* WHAT YOU NEED TO DO: Write the next few paragraphs of the story below about a grandmother and her granddaughter watching ants on a map table, picking up after its final line.

Your Choice: Listen or Read
I don’t remember the exact words anymore. Decades blur edges. But the feeling is still sharp and steady, like a thread pulling through cloth. What follows isn’t literal transcription — it is true in spirit, a conversation I believe unfolded something like this.
A woman of about fifty-five sat down in one of the antique chairs beside the table. Her granddaughter — maybe fifteen, bright-eyed, long-legged, still unsteady in her own height — settled into the chair next to her. They leaned forward together, watching the ants move across the dark soil of the Mediterranean Sea basin.
The clock ticked softly.
The sign nearby read: These Ants Bite.
The girl whispered, almost delighted, “They’re real.”
Her grandmother smiled, but it was a small smile. A careful one.
“When I was your age,” she said, “maps didn’t feel like this.”
The girl glanced at her. “Like… with ants?”
“No,” the grandmother said. “Like… with fear.”
They watched the ants lifting their dead — tiny quiet funerals — carrying them to one corner of the table.
“See that?” the girl said. “They’re cleaning up.”
“They’re surviving,” the grandmother answered. “That’s what we did too.”
The girl didn’t speak for a moment. She waited — the way young people sometimes do when they sense something important is approaching and don’t want to scare it away.
The grandmother rested her hands in her lap.
“When I was about your age,” she said slowly, “we were taken to a camp. A prison. I didn’t know where on the map it was — not really. I only knew that everything familiar had fallen away. Borders don’t mean much when men with guns draw them for you.”
The girl’s eyes dropped to the ants again. One was struggling with a piece of something too large, dragging it grain by grain.
“Did you ever think you wouldn’t make it?” she asked.
“Yes,” the grandmother said. “Every day. And still — we made little worlds. We shared bread. We remembered songs. We tried to stay human. Like them.” She nodded toward the table. “Look. Working together. Never stopping.”

* RAW DATA:
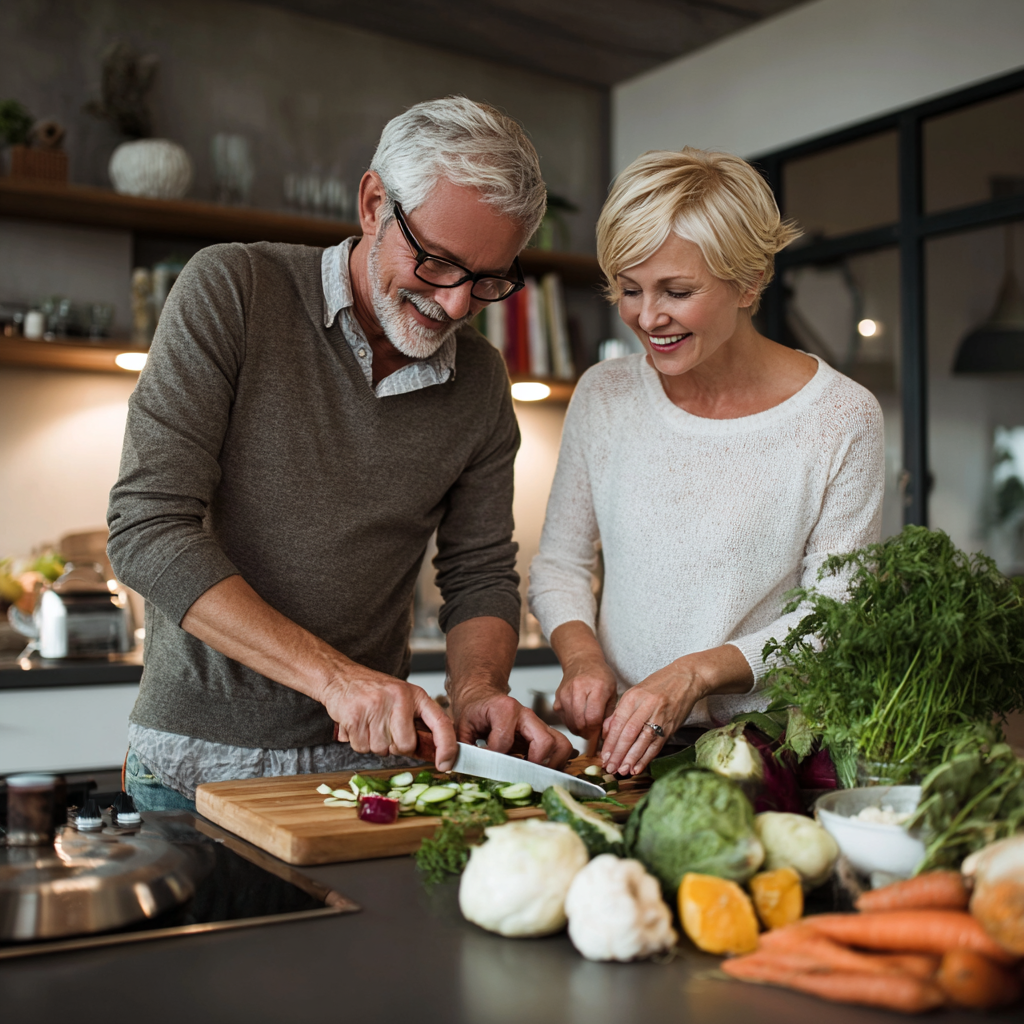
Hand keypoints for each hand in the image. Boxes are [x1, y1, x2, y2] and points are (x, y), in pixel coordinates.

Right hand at [322, 664, 457, 771]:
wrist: (340, 677)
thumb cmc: (373, 690)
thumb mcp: (402, 698)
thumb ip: (416, 722)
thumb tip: (433, 752)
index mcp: (415, 695)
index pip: (441, 723)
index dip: (447, 746)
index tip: (446, 764)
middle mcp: (399, 699)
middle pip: (406, 746)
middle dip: (394, 745)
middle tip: (384, 728)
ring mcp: (376, 707)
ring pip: (382, 750)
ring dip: (374, 743)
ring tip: (369, 723)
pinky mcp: (355, 717)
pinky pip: (362, 748)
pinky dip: (359, 742)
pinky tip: (358, 724)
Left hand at [452, 685, 573, 768]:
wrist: (483, 698)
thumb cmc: (474, 713)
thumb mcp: (462, 726)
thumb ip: (462, 746)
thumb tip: (458, 767)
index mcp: (504, 708)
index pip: (504, 741)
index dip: (493, 758)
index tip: (484, 765)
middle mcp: (526, 714)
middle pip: (543, 741)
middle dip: (533, 763)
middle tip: (520, 776)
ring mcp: (538, 724)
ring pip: (560, 744)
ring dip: (552, 764)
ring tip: (535, 775)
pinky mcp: (545, 733)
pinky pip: (562, 747)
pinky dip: (556, 762)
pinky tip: (539, 771)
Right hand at [553, 657, 617, 741]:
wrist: (581, 662)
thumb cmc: (600, 676)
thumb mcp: (612, 691)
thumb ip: (610, 713)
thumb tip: (605, 734)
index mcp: (597, 687)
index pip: (593, 717)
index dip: (597, 731)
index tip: (601, 734)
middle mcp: (578, 689)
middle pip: (581, 723)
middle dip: (589, 733)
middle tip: (595, 733)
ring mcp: (565, 694)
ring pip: (571, 723)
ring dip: (580, 730)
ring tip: (588, 726)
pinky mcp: (557, 699)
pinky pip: (564, 720)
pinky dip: (572, 724)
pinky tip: (579, 718)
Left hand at [601, 645, 754, 775]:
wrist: (687, 678)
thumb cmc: (659, 685)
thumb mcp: (635, 692)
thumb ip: (620, 712)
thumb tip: (606, 732)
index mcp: (634, 696)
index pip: (618, 722)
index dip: (610, 741)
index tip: (604, 755)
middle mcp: (646, 706)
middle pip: (629, 733)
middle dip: (618, 753)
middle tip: (610, 767)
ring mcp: (660, 716)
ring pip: (643, 741)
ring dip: (631, 758)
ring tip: (622, 771)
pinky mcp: (671, 726)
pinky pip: (657, 744)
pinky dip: (647, 757)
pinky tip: (638, 767)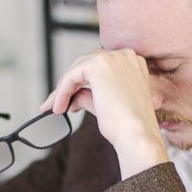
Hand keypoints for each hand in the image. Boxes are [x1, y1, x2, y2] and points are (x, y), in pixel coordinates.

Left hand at [40, 49, 167, 177]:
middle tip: (58, 103)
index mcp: (133, 64)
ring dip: (63, 89)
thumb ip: (89, 96)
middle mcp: (125, 56)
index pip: (99, 67)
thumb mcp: (106, 106)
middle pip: (86, 65)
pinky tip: (59, 108)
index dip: (82, 82)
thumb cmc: (128, 126)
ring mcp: (113, 58)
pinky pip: (72, 75)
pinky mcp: (99, 64)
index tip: (70, 98)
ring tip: (56, 109)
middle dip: (70, 85)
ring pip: (77, 69)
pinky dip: (62, 92)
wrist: (135, 135)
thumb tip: (73, 98)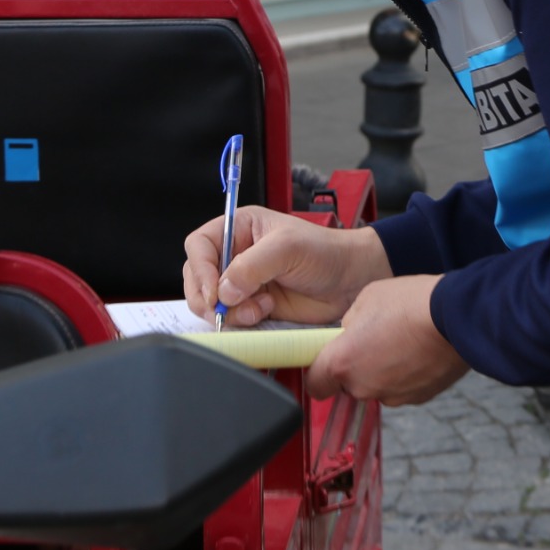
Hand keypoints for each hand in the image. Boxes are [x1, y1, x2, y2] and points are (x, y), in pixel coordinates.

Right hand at [185, 206, 389, 327]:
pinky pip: (231, 319)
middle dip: (209, 297)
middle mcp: (236, 254)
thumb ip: (252, 265)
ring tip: (259, 308)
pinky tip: (266, 312)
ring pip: (211, 303)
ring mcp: (242, 283)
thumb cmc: (326, 252)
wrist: (351, 282)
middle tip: (227, 308)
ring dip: (229, 312)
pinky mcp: (252, 307)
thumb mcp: (288, 248)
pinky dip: (242, 322)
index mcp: (238, 228)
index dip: (201, 270)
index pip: (199, 246)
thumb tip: (223, 290)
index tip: (214, 292)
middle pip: (197, 277)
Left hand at [306, 276, 469, 404]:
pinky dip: (405, 375)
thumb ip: (349, 323)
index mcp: (343, 362)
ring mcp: (393, 395)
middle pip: (348, 385)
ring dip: (381, 371)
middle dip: (355, 366)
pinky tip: (416, 352)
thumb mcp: (366, 299)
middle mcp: (364, 386)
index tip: (326, 361)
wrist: (457, 317)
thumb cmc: (410, 303)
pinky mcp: (418, 397)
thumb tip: (350, 332)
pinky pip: (401, 388)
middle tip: (372, 339)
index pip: (315, 384)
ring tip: (400, 342)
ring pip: (376, 387)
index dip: (319, 373)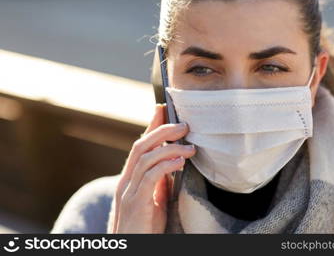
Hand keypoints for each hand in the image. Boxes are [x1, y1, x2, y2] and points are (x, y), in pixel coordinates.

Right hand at [109, 104, 194, 232]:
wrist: (132, 248)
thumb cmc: (145, 226)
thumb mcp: (154, 199)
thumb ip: (160, 180)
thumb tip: (174, 161)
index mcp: (130, 177)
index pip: (140, 144)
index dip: (151, 125)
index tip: (164, 109)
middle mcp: (125, 180)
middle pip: (141, 145)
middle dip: (162, 130)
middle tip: (184, 124)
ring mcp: (128, 191)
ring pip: (145, 157)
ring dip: (169, 147)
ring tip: (190, 146)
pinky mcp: (135, 203)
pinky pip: (150, 177)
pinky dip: (166, 165)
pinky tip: (181, 162)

* REPLY TO THE EXERCISE:
The girl leaned her chin into her hand. “It’s strange,” she said softly. “We’re just… sitting here. In a museum. Watching ants.”
“And memory,” the grandmother said. “We’re watching memory.”
They grew quiet again. The cloud-rimmed walls held the stillness like a bowl. The clock continued its patient count. Someone walked past the doorway and then kept going.
After a while the girl said, “Does it hurt to remember?”
“Yes,” the grandmother answered. “But it hurts more not to.”
The girl’s hand reached out, then paused just above the table — aware of the sign, aware of the risk. She pulled back gently. “They can bite,” she said.
“So could the world,” her grandmother replied. “But we’re still here. You and me. Sitting with time.”
I sat nearby, listening but not intruding — a witness to a private opening. The table was doing the work, not me. The ants went on with their lives. The soil shifted slightly under their feet. And history — the real, lived kind — sat down in an antique chair and breathed in the museum air for a while.
And even now, all these years later, I think of that moment as the truest measure of what the Time Room became — a place where stories could safely land.